What drove this major divergence between the top and bottom lines? In the topline all major geographic segments reported growth even with the negative currency impact, aided by the 25% growth in global store count. But same store sales have deteriorated significantly with Americans and Japan markets down 5.1% and 16.1% respectively and in constant currency, yielding overall net comps decline of 2.4%. With the larger number of stores, SG&A expenses are up 18.4% YTD, while GPM is down to 54% from 55.8% for the comparable period in 2012.
While the results are really worrisome and concerning for investors, it is somewhat of a comforting note that the two major drivers - the cooler-than-expected summer in the U.S. and the monetary easing in Japan - are really one-time events that are outside of Crocs business model. Currency impacts will get "anniversaried" come 2014 and a reversal in Japan's stimulus will actually aid the company's bottom line. Weather is also a random factor, and a return to more normalized seasoning pattern is likely to aid Crocs with more consumer traffic.
Further yet, lack of ERP implementation costs in 2014 and the boosted share buyback programs are likely to improve earnings-per-share growth by just that much more.
Yet ultimately the question still remains - is the macro picture the driver in results tumble or is there something with the operational model that warrants further attention and assessment.
One warning sign is the 32% decline in Americas Internet business due to purchase traffic shifting to e-tailing partners. The shift is likely due to higher promotional activity and smaller "price respect" resulting in lower gross margins for the company. And that trend is likely to drive store sales down just as well - why buy from a Crocs retail store when you can order online from Amazon or similar wholesaler?
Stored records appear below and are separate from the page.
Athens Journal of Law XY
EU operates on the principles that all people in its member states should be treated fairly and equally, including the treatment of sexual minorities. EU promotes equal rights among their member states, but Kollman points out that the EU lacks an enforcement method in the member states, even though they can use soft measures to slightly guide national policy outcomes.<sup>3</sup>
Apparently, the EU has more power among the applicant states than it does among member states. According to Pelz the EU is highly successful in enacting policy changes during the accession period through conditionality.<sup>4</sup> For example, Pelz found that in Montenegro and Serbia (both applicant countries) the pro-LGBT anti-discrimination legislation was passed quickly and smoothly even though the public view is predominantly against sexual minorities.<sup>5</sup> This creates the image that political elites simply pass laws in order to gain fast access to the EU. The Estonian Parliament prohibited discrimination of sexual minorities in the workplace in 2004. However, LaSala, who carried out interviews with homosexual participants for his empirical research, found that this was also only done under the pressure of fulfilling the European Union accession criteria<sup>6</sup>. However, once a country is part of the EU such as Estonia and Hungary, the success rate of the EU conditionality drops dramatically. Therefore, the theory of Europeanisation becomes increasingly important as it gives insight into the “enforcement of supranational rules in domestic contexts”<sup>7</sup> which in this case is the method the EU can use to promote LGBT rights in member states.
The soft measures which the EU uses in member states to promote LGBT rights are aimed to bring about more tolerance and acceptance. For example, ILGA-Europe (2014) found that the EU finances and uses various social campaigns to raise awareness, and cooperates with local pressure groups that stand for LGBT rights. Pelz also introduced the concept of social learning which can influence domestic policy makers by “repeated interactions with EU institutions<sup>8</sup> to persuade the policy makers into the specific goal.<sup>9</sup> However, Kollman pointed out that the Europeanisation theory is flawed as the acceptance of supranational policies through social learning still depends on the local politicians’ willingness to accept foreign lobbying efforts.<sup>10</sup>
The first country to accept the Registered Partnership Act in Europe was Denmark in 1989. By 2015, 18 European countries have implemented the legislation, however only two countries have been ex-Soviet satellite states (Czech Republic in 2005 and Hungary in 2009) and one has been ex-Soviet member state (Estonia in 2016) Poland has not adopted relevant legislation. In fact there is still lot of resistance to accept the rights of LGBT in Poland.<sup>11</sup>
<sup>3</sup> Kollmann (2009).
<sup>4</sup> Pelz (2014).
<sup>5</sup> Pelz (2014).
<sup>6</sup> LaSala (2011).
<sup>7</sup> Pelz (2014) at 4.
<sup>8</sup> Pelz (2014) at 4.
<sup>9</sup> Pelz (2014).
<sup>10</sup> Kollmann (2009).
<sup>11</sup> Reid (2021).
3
Another, is the physical decline of 3% in Japanese sales even when offset for currency impact. Although "[company] information shows that Japanese consumer traffic in malls was 10% to 15% lower in the quarter", whether the customer will come back to the malls in 2014 and will actually buy Crocs products is in question. That question is further fueled by declines in the U.S. and a struggle converting the product line to an all-season trademark - all clearly pointing to potential brand image decline among consumers and potentially continued sluggish sales that require promotional incentives.
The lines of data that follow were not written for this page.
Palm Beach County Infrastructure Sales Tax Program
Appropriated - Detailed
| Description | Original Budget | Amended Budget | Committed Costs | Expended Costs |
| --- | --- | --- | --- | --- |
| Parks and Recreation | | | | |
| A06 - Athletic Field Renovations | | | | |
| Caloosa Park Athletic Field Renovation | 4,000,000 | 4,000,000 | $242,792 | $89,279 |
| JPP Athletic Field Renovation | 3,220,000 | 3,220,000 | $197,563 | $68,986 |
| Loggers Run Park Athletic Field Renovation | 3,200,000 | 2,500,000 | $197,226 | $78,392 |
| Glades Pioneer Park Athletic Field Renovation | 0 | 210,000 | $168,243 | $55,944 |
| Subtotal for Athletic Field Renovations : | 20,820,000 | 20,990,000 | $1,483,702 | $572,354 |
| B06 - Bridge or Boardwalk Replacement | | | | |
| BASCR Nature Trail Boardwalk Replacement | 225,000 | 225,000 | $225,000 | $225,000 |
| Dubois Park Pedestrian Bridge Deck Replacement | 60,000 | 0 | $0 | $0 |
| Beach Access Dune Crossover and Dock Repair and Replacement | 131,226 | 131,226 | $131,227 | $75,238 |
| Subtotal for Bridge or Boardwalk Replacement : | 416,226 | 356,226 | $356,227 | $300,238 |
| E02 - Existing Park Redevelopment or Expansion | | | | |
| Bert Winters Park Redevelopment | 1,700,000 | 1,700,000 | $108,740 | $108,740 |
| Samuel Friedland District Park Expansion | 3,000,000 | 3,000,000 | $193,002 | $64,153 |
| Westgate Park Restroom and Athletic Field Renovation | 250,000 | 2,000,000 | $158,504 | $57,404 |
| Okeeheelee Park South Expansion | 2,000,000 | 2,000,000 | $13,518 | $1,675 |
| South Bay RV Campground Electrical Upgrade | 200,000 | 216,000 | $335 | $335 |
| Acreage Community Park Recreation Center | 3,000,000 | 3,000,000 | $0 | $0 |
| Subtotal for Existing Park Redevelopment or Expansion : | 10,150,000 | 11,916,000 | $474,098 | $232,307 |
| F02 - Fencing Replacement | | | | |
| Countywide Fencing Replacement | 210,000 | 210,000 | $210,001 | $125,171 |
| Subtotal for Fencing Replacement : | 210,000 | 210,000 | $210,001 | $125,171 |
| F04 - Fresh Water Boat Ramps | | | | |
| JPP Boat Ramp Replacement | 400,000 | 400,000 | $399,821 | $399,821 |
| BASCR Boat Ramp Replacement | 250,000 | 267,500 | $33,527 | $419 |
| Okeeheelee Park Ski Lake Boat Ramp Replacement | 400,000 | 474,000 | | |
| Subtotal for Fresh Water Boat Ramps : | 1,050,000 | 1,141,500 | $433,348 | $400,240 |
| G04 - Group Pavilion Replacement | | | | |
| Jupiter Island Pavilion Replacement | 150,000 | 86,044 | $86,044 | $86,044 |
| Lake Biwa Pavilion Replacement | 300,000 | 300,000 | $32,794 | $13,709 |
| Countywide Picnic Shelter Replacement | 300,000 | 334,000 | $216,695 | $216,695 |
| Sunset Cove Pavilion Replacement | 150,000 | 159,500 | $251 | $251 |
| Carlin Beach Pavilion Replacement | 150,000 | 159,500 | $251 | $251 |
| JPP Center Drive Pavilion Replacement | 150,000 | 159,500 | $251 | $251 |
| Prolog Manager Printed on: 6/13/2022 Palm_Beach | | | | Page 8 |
Lastly, at $13.37 close price on Monday, Nov-18 shares trade at around 15.3-times 2014 EPS P/E ratio, something I would consider fairly expensive given the uncertainty regarding company's future market potential.
A significant boost to that number (up from $12/share, a 52-week low just a few days earlier after the earnings release) is given by the buyout talks - and am I glad I have not published this article earlier as in general - my conclusion on Crocs brand is of a negative and bearish tone.
I for the most part agree with B. Maurer in his assessment of buyout opportunity as highly unlikely at the price levels considered. Yet, ability of a bigger brand to leverage CROX balance sheet and brand intangible assets is much more intrinsic in nature and I in no way discount a takeover by a larger retailer who sees synergies, especially given company's success in Japan and Asia Pacific.
For now, I would remain on the sidelines. Certainly, in the $12/share range I would very much consider a long position in company shares, especially if company presents any new product lines that seem interesting and can potentially drive sales. But besides that, I think that pin-point trades on the sell-side if speculation drives shares back above $14-15 price range are much more likely to yield gains - and I would not hold a position for more than one or two days as buyout rumors can always factualize.
Disclosure: I have no positions in any stocks mentioned, and no plans to initiate any positions within the next 72 hours. I wrote this article myself, and it expresses my own opinions. I am not receiving compensation for it (other than from Seeking Alpha). I have no business relationship with any company whose stock is mentioned in this article.